> [Quoted passage]:
════════════════════
This category is deliberately narrower than Gartner Peer Insights, G2, or TechTarget. We do not compete on head-term “best EDR” content, because those searches are saturated and because we do not think we add much editorial value on top of the dozens of “Top 10” articles already ranking.
What we do cover — and where we believe the coverage on the internet is genuinely deficient — are the buyer questions that do not fit neatly into Magic Quadrant framing: configuration and migration guides, size-qualified fit assessments, honest pricing breakdowns for the stage or size of buyer who cannot get Gartner to return their call, and the long-tail procurement queries that people actually run when they have narrowed their shortlist to two or three vendors.
What this category covers
EDR and XDR — the category where vendor pricing discipline has eroded most in 2026. Our mid-market EDR comparison and Defender-to-CrowdStrike migration playbook are the anchor pieces — specific about which tier of buyer each platform serves, what the real list prices look like in 2026, and what the migration actually costs.
SIEM — where the economics have been re-shaped by Google SecOps (Chronicle) pricing and Microsoft Sentinel’s continued growth. The SIEM comparison takes a position on when Splunk’s premium pricing is still justified and when it is not.
════════════════════
> [Provided information]:
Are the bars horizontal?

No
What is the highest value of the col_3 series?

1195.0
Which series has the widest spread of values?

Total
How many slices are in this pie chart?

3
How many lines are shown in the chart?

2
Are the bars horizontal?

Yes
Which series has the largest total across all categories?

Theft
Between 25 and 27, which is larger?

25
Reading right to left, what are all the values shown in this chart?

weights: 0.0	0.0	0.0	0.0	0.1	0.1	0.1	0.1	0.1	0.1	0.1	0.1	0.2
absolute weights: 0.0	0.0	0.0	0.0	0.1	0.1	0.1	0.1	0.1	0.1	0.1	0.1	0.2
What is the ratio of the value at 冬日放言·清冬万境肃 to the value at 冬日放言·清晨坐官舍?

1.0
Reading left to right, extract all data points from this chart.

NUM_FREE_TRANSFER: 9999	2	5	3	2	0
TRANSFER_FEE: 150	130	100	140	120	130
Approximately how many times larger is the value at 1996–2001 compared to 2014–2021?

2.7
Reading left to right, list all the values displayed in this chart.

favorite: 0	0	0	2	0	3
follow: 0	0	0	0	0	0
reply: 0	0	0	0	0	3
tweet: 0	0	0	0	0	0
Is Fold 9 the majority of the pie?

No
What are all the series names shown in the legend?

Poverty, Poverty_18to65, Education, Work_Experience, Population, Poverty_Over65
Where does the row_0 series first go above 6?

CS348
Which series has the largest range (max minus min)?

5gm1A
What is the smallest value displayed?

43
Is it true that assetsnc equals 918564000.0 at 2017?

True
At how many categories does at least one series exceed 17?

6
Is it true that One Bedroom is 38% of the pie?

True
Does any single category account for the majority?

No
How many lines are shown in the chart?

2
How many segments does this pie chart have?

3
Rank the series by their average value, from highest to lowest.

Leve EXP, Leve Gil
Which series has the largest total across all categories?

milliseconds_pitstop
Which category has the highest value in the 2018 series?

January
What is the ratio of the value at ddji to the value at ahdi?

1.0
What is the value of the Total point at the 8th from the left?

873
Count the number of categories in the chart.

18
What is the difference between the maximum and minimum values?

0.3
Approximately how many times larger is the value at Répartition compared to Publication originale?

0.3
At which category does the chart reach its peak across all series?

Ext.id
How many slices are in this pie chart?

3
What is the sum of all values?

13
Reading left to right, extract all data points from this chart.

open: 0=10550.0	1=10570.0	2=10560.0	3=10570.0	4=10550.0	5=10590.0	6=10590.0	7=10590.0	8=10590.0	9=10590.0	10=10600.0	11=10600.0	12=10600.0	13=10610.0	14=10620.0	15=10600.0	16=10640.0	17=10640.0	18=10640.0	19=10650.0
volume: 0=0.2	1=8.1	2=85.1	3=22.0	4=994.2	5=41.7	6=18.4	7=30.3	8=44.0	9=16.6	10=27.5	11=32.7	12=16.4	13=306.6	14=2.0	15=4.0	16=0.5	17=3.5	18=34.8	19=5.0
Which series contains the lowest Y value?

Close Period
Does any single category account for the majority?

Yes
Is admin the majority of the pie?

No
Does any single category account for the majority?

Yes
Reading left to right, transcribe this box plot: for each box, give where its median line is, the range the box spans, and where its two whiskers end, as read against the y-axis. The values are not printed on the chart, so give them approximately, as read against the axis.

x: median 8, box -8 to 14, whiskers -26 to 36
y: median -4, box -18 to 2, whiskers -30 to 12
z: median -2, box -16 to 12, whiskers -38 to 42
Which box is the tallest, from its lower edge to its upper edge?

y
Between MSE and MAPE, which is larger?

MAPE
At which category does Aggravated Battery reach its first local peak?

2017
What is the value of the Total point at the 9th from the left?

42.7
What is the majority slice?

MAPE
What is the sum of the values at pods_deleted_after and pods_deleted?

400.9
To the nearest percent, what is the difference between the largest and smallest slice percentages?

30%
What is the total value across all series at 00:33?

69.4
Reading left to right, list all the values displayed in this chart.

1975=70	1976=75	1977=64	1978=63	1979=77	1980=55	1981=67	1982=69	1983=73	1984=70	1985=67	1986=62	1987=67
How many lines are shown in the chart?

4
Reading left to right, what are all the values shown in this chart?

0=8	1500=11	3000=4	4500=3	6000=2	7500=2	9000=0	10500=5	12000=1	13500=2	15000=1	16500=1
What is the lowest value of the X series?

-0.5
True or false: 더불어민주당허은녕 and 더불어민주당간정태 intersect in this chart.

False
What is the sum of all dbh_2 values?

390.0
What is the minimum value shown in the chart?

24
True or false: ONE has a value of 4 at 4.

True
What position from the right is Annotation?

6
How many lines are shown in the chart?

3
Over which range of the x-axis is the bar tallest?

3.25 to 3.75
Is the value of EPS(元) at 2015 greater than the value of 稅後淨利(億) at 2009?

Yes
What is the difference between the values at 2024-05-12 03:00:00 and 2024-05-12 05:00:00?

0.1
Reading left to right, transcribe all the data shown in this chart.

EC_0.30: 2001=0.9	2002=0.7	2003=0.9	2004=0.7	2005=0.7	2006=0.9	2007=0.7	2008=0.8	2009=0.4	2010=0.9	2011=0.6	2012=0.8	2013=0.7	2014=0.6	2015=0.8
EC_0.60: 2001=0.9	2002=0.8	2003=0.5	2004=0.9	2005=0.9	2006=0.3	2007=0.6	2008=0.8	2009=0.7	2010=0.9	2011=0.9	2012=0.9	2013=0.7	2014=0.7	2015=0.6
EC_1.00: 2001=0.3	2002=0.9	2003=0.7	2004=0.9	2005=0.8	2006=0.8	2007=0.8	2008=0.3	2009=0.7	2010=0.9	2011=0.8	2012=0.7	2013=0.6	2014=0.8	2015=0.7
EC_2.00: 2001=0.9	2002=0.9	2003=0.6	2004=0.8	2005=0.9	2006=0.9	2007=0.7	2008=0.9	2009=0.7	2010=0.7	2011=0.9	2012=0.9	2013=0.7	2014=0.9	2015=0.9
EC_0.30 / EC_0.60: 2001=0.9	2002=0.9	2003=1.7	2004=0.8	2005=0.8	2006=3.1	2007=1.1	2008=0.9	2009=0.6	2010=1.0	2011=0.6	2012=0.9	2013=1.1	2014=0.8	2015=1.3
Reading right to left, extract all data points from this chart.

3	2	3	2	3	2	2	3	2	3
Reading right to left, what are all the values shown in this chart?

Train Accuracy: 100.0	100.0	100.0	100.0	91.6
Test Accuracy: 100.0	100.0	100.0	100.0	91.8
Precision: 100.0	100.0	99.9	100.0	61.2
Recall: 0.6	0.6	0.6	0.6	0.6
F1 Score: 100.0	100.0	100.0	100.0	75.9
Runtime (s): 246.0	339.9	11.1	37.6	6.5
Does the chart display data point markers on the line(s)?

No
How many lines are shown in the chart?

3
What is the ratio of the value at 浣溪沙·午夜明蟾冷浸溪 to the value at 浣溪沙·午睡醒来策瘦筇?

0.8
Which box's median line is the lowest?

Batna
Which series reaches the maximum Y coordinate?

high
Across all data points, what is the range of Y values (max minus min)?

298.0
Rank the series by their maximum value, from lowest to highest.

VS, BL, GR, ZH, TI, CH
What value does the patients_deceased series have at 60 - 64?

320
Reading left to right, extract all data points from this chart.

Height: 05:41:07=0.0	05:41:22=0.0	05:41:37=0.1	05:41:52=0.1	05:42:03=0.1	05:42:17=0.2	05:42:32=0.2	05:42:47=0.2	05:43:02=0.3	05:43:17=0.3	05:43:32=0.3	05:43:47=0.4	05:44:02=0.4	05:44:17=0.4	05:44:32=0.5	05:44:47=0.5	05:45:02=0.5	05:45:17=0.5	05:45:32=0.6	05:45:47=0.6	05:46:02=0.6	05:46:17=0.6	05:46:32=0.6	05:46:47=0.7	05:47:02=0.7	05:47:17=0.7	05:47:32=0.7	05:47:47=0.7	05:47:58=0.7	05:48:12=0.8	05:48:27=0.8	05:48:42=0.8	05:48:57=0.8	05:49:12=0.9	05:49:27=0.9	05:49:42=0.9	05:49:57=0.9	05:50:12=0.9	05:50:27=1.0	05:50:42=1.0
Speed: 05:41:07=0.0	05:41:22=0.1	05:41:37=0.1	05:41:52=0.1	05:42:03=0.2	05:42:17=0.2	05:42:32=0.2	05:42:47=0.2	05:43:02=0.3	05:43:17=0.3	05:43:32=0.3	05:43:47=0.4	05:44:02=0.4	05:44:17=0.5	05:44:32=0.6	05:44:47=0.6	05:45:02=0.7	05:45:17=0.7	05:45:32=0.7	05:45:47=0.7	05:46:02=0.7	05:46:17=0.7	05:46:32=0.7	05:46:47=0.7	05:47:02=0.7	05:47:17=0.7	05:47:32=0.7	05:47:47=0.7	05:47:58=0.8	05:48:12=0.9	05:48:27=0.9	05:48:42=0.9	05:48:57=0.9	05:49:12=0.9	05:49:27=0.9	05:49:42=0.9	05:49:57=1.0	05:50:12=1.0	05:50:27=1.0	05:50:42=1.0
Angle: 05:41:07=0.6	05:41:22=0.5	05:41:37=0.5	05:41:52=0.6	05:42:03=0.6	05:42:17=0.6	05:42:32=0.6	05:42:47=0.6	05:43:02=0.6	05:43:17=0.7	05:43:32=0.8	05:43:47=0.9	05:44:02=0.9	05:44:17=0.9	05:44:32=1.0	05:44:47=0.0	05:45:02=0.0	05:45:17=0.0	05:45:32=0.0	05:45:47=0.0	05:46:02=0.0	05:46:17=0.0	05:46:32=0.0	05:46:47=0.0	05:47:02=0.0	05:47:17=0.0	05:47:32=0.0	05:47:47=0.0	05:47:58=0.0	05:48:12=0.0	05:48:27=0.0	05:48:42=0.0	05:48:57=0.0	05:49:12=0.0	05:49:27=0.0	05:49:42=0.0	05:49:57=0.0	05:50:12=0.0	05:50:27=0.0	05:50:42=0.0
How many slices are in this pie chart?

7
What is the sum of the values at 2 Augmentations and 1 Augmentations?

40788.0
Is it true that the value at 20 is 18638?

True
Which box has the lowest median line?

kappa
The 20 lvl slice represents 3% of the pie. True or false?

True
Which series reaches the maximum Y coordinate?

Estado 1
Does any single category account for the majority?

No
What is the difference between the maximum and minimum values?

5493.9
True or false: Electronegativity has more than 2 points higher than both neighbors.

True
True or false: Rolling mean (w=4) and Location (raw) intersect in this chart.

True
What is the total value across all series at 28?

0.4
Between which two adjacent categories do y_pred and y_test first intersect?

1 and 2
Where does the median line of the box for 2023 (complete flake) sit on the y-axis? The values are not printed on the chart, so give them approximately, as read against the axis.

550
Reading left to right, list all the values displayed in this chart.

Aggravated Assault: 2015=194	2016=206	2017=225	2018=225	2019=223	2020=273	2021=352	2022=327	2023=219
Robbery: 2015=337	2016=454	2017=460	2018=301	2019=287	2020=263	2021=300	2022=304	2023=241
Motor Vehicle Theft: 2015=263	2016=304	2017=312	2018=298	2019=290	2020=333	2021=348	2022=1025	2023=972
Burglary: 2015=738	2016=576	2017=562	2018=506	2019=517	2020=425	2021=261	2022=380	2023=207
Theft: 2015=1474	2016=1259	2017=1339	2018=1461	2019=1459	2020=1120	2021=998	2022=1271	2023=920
════════════════════
In the security software category description, which category is said to have seen vendor pricing discipline erode most in 2026?

> [Task response]: EDR and XDR.